En Estados Unidos, las maniobras militares, y toda su exhibición de fuerza y tecnología, no hacen sino reforzar su idea de que Teherán desarrolla un agresivo programa armamentístico que amenaza al Medio Este y que hay que poner en relación con el enriquecimiento de uranio iniciado en abierto desafío de la comunidad internacional, con excepción del "frente antiimperialista" que forma con Cuba, Venezuela y Bolivia.

Desde Irán se afirma que las maniobras tienen un mero enfoque defensivo, y se asegura a los países vecinos que Teherán está comprometido con "la seguridad regional y con el reforzamiento de la paz y la estabilidad en la región", una región que -Irak aparte- está sufriendo drásticos y muy inquietantes cambios geoestratégicos, y no sólo por un Irán lanzado al desarrollo de misiles y al simultáneo enriquecimiento de uranio.

En una sorprendente y esquizofrénica política en la región, el presidente Bush lucha a brazo partido para que el Congreso le apruebe el acuerdo nuclear con una endurecida y agresiva India mientras a la vez no oculta sus más que evidentes inquietudes con el acercamiento de ésta a Irán, uno de cuyos episodios más polémicos es la construcción de un gaseoducto entre los dos países que hará que la supervivencia energética india esté, casi en exclusiva, en manos iraníes.

Temiéndose una escala de armamentos nucleares en el explosivo Medio Oriente -y avanzando desde el Este (Irak, Irán) hacia el Oeste (Pakistán, China), el acuerdo de Estados Unidos con la central India es una píldora muy difícil de tragar para el Congreso estadounidense, republicanos (especialmente) incluidos, en medio del explícito coqueteo de Nueva Delhi con Teherán, y viceversa.

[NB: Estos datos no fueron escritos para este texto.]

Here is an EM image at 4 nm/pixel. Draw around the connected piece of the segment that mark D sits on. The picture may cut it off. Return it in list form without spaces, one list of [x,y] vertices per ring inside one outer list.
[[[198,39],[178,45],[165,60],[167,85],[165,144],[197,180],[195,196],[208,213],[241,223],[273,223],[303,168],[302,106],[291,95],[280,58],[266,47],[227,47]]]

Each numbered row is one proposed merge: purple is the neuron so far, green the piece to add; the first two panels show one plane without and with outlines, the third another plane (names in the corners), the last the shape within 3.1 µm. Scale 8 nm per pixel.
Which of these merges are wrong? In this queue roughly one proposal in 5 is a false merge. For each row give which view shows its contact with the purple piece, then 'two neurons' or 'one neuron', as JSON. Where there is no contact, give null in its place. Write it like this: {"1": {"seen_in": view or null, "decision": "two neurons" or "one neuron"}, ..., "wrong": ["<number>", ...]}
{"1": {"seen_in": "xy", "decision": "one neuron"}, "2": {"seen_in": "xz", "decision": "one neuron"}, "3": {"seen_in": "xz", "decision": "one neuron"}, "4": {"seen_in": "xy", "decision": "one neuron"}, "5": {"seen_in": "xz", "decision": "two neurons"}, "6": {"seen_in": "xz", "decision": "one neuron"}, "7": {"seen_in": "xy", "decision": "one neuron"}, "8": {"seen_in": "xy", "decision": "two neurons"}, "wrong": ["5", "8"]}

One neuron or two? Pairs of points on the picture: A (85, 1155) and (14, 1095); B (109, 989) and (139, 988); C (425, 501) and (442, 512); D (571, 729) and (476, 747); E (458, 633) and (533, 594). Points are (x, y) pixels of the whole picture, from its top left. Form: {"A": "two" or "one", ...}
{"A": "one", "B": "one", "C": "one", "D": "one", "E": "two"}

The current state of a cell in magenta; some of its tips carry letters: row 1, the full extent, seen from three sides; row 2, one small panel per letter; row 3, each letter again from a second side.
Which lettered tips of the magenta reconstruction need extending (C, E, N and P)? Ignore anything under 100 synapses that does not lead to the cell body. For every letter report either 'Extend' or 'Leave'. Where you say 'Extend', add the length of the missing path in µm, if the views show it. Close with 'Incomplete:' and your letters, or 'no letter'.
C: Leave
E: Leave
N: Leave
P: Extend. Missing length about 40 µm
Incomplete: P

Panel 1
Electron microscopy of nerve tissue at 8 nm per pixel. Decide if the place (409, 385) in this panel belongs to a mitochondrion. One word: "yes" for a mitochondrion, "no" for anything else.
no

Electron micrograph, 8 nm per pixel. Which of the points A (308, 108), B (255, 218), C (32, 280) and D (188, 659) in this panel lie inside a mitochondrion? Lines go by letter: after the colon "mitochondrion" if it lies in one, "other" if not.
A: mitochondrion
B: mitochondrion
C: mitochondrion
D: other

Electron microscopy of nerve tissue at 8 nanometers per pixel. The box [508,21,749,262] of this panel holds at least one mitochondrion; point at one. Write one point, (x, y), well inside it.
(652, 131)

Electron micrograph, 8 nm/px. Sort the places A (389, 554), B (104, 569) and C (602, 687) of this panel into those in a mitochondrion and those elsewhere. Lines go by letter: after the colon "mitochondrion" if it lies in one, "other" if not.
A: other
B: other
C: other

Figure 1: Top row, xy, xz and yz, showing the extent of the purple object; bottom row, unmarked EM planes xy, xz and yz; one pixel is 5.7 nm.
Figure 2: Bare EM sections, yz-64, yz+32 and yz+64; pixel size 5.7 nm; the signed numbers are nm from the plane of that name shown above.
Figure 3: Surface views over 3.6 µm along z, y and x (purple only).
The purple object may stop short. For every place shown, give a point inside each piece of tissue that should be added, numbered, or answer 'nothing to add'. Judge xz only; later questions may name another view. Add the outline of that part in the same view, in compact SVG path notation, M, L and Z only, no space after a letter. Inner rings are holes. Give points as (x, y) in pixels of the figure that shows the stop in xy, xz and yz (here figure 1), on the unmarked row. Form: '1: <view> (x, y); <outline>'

Estados Unidos romperá el bloqueo de tecnología nuclear que pesaba sobre India desde que ésta iniciara unilateralmente la producción de armas atómicas a cambio de que Nueva Delhi separe sus programas nucleares civil y militar, y abra las puertas a los inspectores internacionales para el primero. ¿Y el militar? Precisamente, el militar quedaría en la opacidad, como se destaca con inquietud cercana al total desasosiego entre los legisladores de Washington.

Rice había soñado con que este acuerdo alejaría a la nuclear India de la prenuclear Irán. La intención era que, si India debía ser nuclear, mejor nuclear con Estados Unidos que con Irán. Pero no. Y tampoco el que India no vaya a dejarse rendir por completo en las manos energéticas de Irán en una tubería que llegará a Pakistán. De hecho, Rice ya admite que el gaseoducto va a seguir adelante. Además, no sólo el gaseoducto va a seguir adelante sino que India realiza constantes y desafiantes declaraciones en el sentido de que su posición respecto al programa nuclear iraní depende sólo de su autonomía de decisión y de nada más.

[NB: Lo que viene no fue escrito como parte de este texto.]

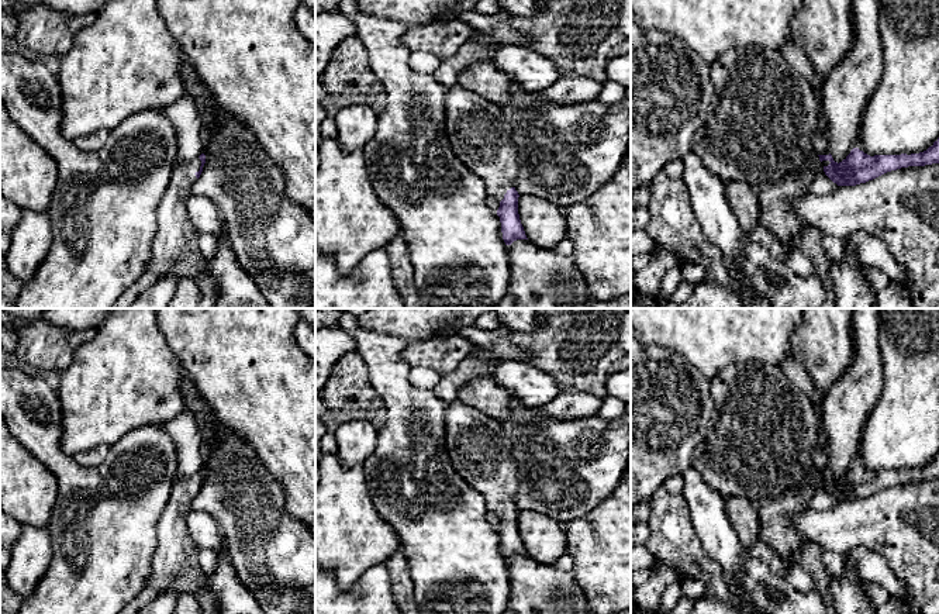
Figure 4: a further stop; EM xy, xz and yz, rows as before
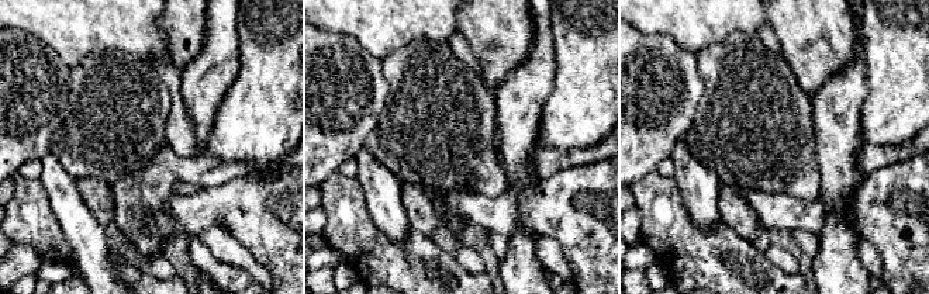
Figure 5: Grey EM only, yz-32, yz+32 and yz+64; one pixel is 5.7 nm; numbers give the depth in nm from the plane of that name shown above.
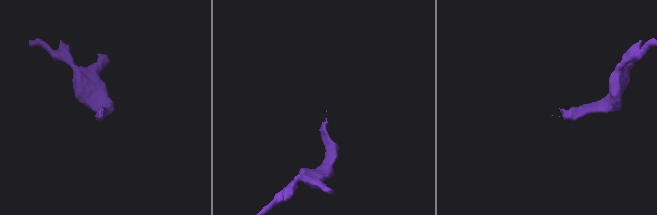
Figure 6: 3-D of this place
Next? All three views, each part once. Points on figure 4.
1: yz (776, 516); M818 469L809 470L807 479L784 491L777 499L764 499L756 504L760 525L760 542L774 549L784 568L797 563L793 559L794 551L808 544L793 527L793 518L805 513L818 487L824 487L829 476L819 476Z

En el Capitolio están que trinan y la tensión sube por momentos mientras los altos funcionarios de Bush intentan convencer a los legisladores de que el tablero presenta un aspecto inquietante tras los últimos movimientos, pero que también dibuja la mejor estrategia para intentar controlar la zona más explosiva del mundo, quizás tan fuera de control como la Guerra de Irak, que se va quedando pequeña en la inmensidad del caos estratégico regional.